Ms Tikhanovskaya cited isolated results from several local election commissions to claim she had won “70-80 per cent” of the vote. But when she went to file a complaint with the election commission in Minsk, officials held her captive for several hours, according to Maria Kolesnikova, one of the other two women who led her campaign.
While waiting outside in the corridor, Ms Kolesnikova saw men she claimed were “high-ranking members of the security services” carrying video equipment enter the room. “I can’t even imagine what making that decision cost her,” Ms Kolesnikova told independent news site Tut.by.
“When you’ve been in a room for three hours with members of the security services and you have children, your husband is being prosecuted, you have friends and supporters in prison and Svetlana hasn’t heard from them in several days [ . . .] when your whole entourage and family are being held hostage, it’s very difficult to make any statements not under pressure,” she added.
After she was allowed to run in her husband’s stead, Ms Tikhanovskaya joined with two women representing the other barred candidates to form the biggest challenge yet to Mr Lukashenko’s 26-year rule.
Mr Lukashenko initially appeared to have underestimated their appeal, saying that “society has not matured enough for a woman” to become president, before changing tack to dismiss them as “poor little girls” under the control of unnamed foreign “puppetmasters”.

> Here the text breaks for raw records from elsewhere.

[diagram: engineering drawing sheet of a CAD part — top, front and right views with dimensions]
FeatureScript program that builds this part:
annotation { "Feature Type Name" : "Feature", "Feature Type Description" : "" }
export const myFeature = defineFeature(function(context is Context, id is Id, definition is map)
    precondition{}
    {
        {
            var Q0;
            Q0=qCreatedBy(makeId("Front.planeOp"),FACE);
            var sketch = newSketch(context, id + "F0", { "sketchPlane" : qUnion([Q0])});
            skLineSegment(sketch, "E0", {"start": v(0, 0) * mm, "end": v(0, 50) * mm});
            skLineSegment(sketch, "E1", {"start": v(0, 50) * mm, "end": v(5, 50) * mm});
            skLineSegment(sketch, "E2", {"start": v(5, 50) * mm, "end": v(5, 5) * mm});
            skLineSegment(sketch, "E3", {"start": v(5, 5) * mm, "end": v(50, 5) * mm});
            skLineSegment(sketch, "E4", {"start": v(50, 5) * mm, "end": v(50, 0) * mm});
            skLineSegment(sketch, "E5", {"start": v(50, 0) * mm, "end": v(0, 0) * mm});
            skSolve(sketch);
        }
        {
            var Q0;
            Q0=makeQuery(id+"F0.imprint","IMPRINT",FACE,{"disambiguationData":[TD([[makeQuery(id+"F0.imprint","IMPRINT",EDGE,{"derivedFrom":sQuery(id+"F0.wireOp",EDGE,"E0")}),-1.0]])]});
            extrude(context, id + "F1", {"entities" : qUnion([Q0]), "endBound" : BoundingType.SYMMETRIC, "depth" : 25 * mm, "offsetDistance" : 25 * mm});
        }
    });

But their youthful energy — characterised by their signature gestures of a peace sign, raised fist, and hands folded into a heart — and pledge to hold new elections within six months helped them capitalise on anger at Mr Lukashenko’s refusal to impose social distancing restrictions during the coronavirus pandemic.
“What did we hear from our TV screens? He insulted people who died from coronavirus, he called masks muzzles, like people talk to dogs,” Ms Tikhanovskaya told the FT in an interview last month. “This boorish behaviour opened more and more people’s eyes: how can you put up with this?”
In last month’s interview Ms Tikhanovskaya hinted at the pressure she was under that may have eventually convinced her to flee Belarus on Tuesday.
“It’s very painful for me that my husband’s in jail and I’m not with my children, I had to take them out [of Belarus],” she said. Ms Tikhanovskaya claimed her husband was regularly placed in “horrifying conditions” in solitary confinement, where guards wake him up 10 times each night to prevent him from sleeping. “I understand that it’s pressure on me and on him. But what else can we do? There’s no way back,” she said.